## WHAT NEEDS TO BE DONE
Nothing but the text should be carried over: reproduce all the data exactly and leave out every image.
┌────────
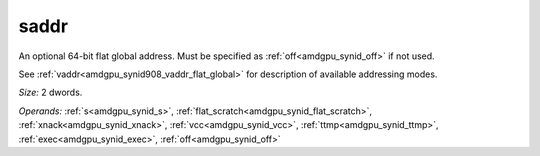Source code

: ..
    **************************************************
    *                                                *
    *   Automatically generated file, do not edit!   *
    *                                                *
    **************************************************

.. _amdgpu_synid908_saddr_flat_global:

saddr
===========================

An optional 64-bit flat global address. Must be specified as :ref:`off<amdgpu_synid_off>` if not used.

See :ref:`vaddr<amdgpu_synid908_vaddr_flat_global>` for description of available addressing modes.

*Size:* 2 dwords.

*Operands:* :ref:`s<amdgpu_synid_s>`, :ref:`flat_scratch<amdgpu_synid_flat_scratch>`, :ref:`xnack<amdgpu_synid_xnack>`, :ref:`vcc<amdgpu_synid_vcc>`, :ref:`ttmp<amdgpu_synid_ttmp>`, :ref:`exec<amdgpu_synid_exec>`, :ref:`off<amdgpu_synid_off>`
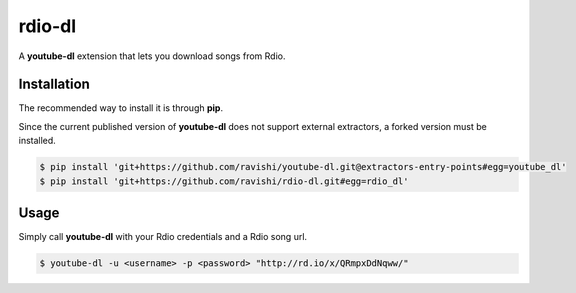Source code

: rdio-dl
=======


A **youtube-dl** extension that lets you download songs from Rdio.


Installation
------------


The recommended way to install it is through **pip**.

Since the current published version of **youtube-dl** does not support
external extractors, a forked version must be installed.

.. code:: bash

    $ pip install 'git+https://github.com/ravishi/youtube-dl.git@extractors-entry-points#egg=youtube_dl'
    $ pip install 'git+https://github.com/ravishi/rdio-dl.git#egg=rdio_dl'


Usage
-----

Simply call **youtube-dl** with your Rdio credentials and a Rdio song url.

.. code:: bash

    $ youtube-dl -u <username> -p <password> "http://rd.io/x/QRmpxDdNqww/"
└────────
## RESULT FOR THIS EXERCISE
Source code

: ..
    **************************************************
    *                                                *
    *   Automatically generated file, do not edit!   *
    *                                                *
    **************************************************

.. _amdgpu_synid908_saddr_flat_global:

saddr
===========================

An optional 64-bit flat global address. Must be specified as :ref:`off<amdgpu_synid_off>` if not used.

See :ref:`vaddr<amdgpu_synid908_vaddr_flat_global>` for description of available addressing modes.

*Size:* 2 dwords.

*Operands:* :ref:`s<amdgpu_synid_s>`, :ref:`flat_scratch<amdgpu_synid_flat_scratch>`, :ref:`xnack<amdgpu_synid_xnack>`, :ref:`vcc<amdgpu_synid_vcc>`, :ref:`ttmp<amdgpu_synid_ttmp>`, :ref:`exec<amdgpu_synid_exec>`, :ref:`off<amdgpu_synid_off>`
Source code

: rdio-dl
=======


A **youtube-dl** extension that lets you download songs from Rdio.


Installation
------------


The recommended way to install it is through **pip**.

Since the current published version of **youtube-dl** does not support
external extractors, a forked version must be installed.

.. code:: bash

    $ pip install 'git+https://github.com/ravishi/youtube-dl.git@extractors-entry-points#egg=youtube_dl'
    $ pip install 'git+https://github.com/ravishi/rdio-dl.git#egg=rdio_dl'


Usage
-----

Simply call **youtube-dl** with your Rdio credentials and a Rdio song url.

.. code:: bash

    $ youtube-dl -u <username> -p <password> "http://rd.io/x/QRmpxDdNqww/"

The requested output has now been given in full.